Pembukaan
Beberapa bulan terakhir, dunia diguncang oleh fenomena yang tak bisa diabaikan: generasi Z muncul sebagai kekuatan sosial-politik baru.
Di Nepal, pemerintah jatuh dan perdana menteri baru dipilih melalui aplikasi Discord, seolah negara ini sedang bermain gim daring.
Di Timor Leste, tekanan digital Gen Z berhasil membuat pemerintah mencabut kebijakan yang dinilai merugikan rakyat.
Di Paris dan London, ribuan anak muda turun ke jalan, mengguncang kota dengan demonstrasi yang terorganisir lewat media sosial.
Fenomena ini bukan sekadar berita viral. Ini adalah tanda zaman.
Seperti pepatah Sunda, urat kawat, tulang beusi, buta tulang, buta daging, begitulah semangat mereka: penuh tenaga, pantang menyerah, bahkan siap mengorbankan apa saja demi keyakinan yang mereka pegang.
Bagi generasi tua, pemandangan ini memunculkan perasaan campur aduk.
Di satu sisi, kita kagum pada keberanian mereka.
Di sisi lain, kita khawatir akan arah yang dituju.
Pertanyaan pun muncul: apakah kita harus percaya sepenuhnya pada mereka, atau justru waspada terhadap energi yang bisa menghancurkan?
Ketika Energi Berubah Jadi Badai
Sejarah mencatat bahwa semangat muda adalah bahan bakar perubahan.
Namun, bahan bakar yang melimpah juga bisa meledak bila tak diarahkan.

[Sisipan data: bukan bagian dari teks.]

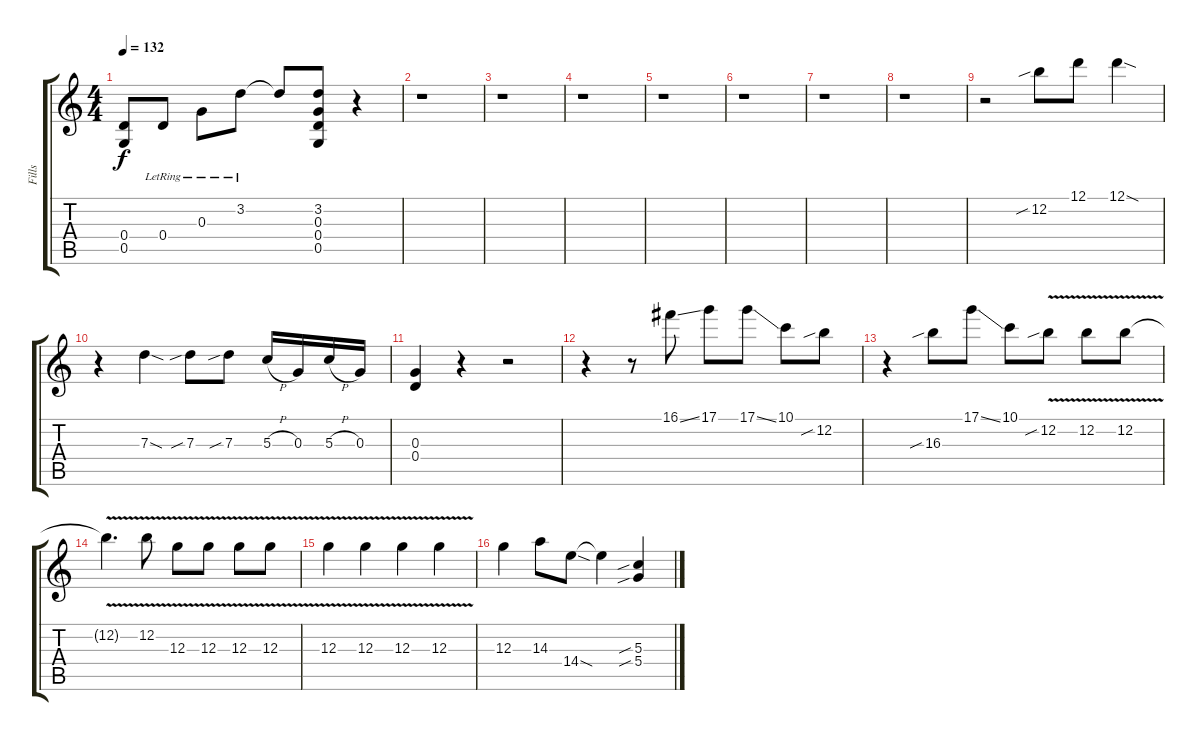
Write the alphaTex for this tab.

Gerakan Gen Z sering kali dimulai dengan idealisme, namun mudah ditunggangi kepentingan tersembunyi.
Di Nepal, euforia demokrasi digital sempat berubah menjadi kekacauan politik.
Di Prancis, demonstrasi yang awalnya damai berakhir ricuh, memicu kerusakan dan perpecahan.
Di Indonesia sendiri, gejala serupa mulai tampak: polarisasi di ruang digital, narasi yang memecah belah, dan kekecewaan yang makin dalam.
Generasi muda bagaikan air bah. Mereka bisa menjadi sungai yang mengairi sawah, atau banjir yang menghancurkan pematang, tergantung bagaimana energi itu dikelola.
Jeujeur dan Ikan yang Berontak
Dalam budaya Sunda, ada pepatah yang sarat makna: Leuleus jeujeur, liat tali.